**** Recorded data ****
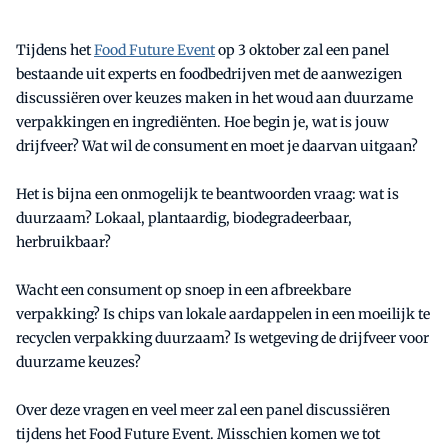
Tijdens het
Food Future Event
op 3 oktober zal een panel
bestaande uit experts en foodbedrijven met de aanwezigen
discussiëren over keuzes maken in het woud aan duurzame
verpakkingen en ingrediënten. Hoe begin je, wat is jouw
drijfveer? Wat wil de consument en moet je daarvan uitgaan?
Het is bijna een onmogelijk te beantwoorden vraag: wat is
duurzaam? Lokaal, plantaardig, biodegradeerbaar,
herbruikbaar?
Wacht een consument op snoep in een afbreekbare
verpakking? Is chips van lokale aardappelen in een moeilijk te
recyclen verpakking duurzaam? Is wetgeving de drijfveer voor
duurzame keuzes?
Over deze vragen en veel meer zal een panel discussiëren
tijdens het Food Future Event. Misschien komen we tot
****
**** Recorded data ****
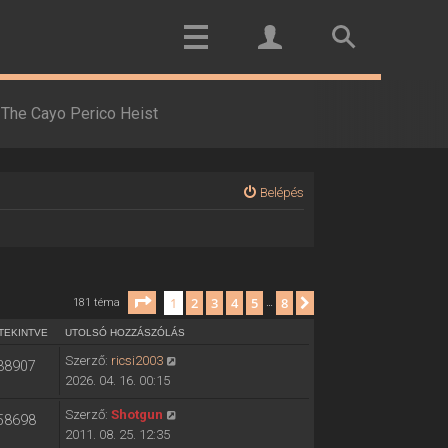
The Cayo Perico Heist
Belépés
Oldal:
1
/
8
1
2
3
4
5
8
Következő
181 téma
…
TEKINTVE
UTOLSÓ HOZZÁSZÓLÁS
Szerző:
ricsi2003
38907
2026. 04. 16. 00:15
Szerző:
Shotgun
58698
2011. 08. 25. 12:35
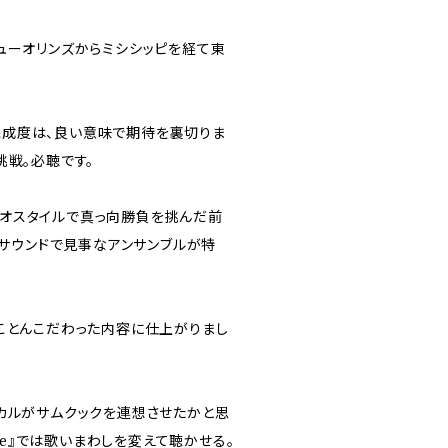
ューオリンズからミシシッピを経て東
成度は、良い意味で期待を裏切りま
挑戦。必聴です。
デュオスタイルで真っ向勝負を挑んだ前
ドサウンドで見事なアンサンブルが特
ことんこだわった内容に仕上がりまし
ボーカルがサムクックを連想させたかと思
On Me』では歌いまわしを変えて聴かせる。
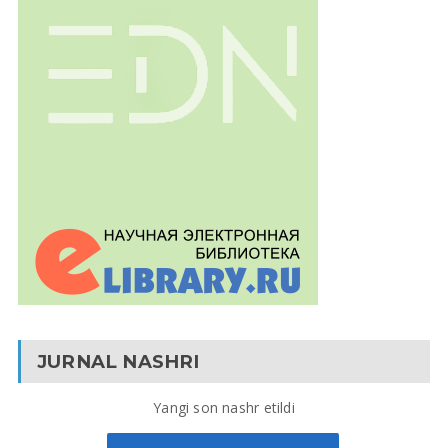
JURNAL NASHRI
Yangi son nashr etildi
****
**** Recorded data ****
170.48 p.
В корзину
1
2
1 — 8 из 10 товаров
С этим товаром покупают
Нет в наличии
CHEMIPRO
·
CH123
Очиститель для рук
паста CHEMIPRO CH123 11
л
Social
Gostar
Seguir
****
Task to carry out: Reproduce the part of the records that opens with the line containing "ューオリンズからミシシッピを経て東" and closes with the line containing "Yangi son nashr etildi", replacing "JURNAL" with "GAZETA" and keeping all else unchanged. Leave the pictures out of your answer.

Answer to this task:
ューオリンズからミシシッピを経て東
成度は、良い意味で期待を裏切りま
挑戦。必聴です。
デュオスタイルで真っ向勝負を挑んだ前
ドサウンドで見事なアンサンブルが特
ことんこだわった内容に仕上がりまし
ボーカルがサムクックを連想させたかと思
On Me』では歌いまわしを変えて聴かせる。
GAZETA NASHRI
Yangi son nashr etildi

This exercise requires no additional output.